#### [WHAT IS EXPECTED]
Please count the lines of the material below that contain the string "para" and give only the number.

[Dataset entries]
§
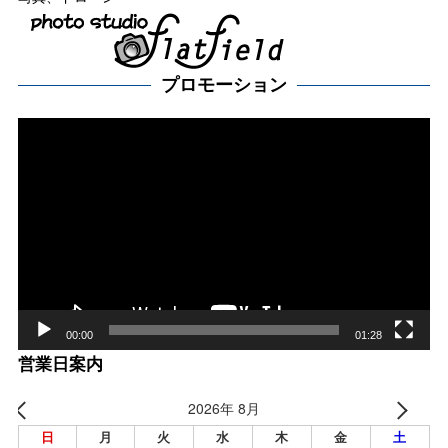
プロモーション
動
画
プ
レー
ヤー
00:00
01:28
営業日案内
2026年 8月
日
月
火
水
木
金
土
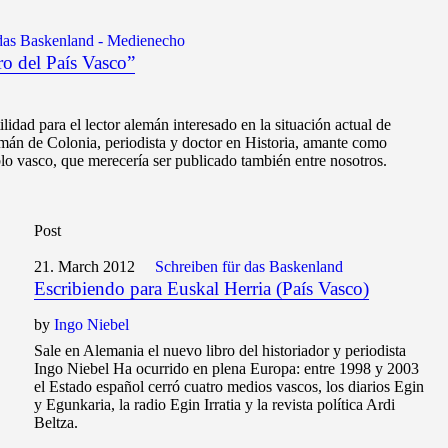
 das Baskenland - Medienecho
ro del País Vasco”
ilidad para el lector alemán interesado en la situación actual de
emán de Colonia, periodista y doctor en Historia, amante como
 vasco, que merecería ser publicado también entre nosotros.
Post
21. March 2012
Schreiben für das Baskenland
Escribiendo para Euskal Herria (País Vasco)
by
Ingo Niebel
Sale en Alemania el nuevo libro del historiador y periodista
Ingo Niebel Ha ocurrido en plena Europa: entre 1998 y 2003
el Estado español cerró cuatro medios vascos, los diarios Egin
y Egunkaria, la radio Egin Irratia y la revista política Ardi
Beltza.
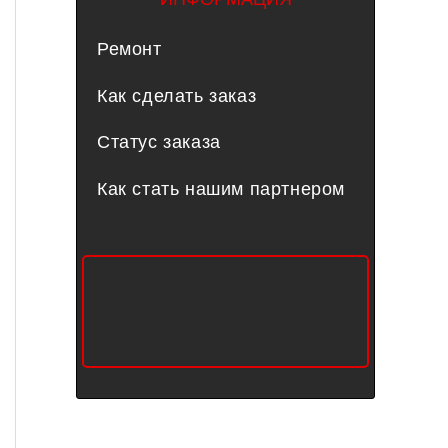
Ремонт
Как сделать заказ
Статус заказа
Как стать нашим партнером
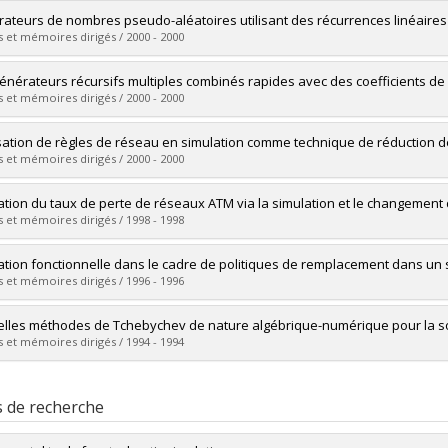
vers le document dans Papyrus
mé(e) :
Granger-Piché, Jacinthe
ateurs de nombres pseudo-aléatoires utilisant des récurrences linéaire
 :
Maîtrise
 et mémoires dirigés / 2000 - 2000
ôme obtenu :
M. Sc.
vers le document dans Papyrus
mé(e) :
Panneton, François
énérateurs récursifs multiples combinés rapides avec des coefficients de
 :
Maîtrise
 et mémoires dirigés / 2000 - 2000
ôme obtenu :
M. Sc.
vers le document dans Papyrus
mé(e) :
Touzin, Renée
lisation de règles de réseau en simulation comme technique de réduction d
 :
Maîtrise
 et mémoires dirigés / 2000 - 2000
ôme obtenu :
M. Sc.
vers le document dans Papyrus
mé(e) :
Lemieux, Christiane
ation du taux de perte de réseaux ATM via la simulation et le changemen
 :
Doctorat
 et mémoires dirigés / 1998 - 1998
ôme obtenu :
Ph. D.
vers le document dans Papyrus
mé(e) :
Champoux, Yanick
ation fonctionnelle dans le cadre de politiques de remplacement dans u
 :
Maîtrise
 et mémoires dirigés / 1996 - 1996
ôme obtenu :
M. Sc.
vers le document dans Papyrus
mé(e) :
Martin, Benoit
lles méthodes de Tchebychev de nature algébrique-numérique pour la solu
 :
Maîtrise
 et mémoires dirigés / 1994 - 1994
ôme obtenu :
M. Sc.
vers le document dans Papyrus
mé(e) :
Simard, Richard
 :
Maîtrise
s de recherche
ôme obtenu :
M. Sc.
vers le document dans Papyrus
§
#### [RESULT OF THIS EXERCISE]
2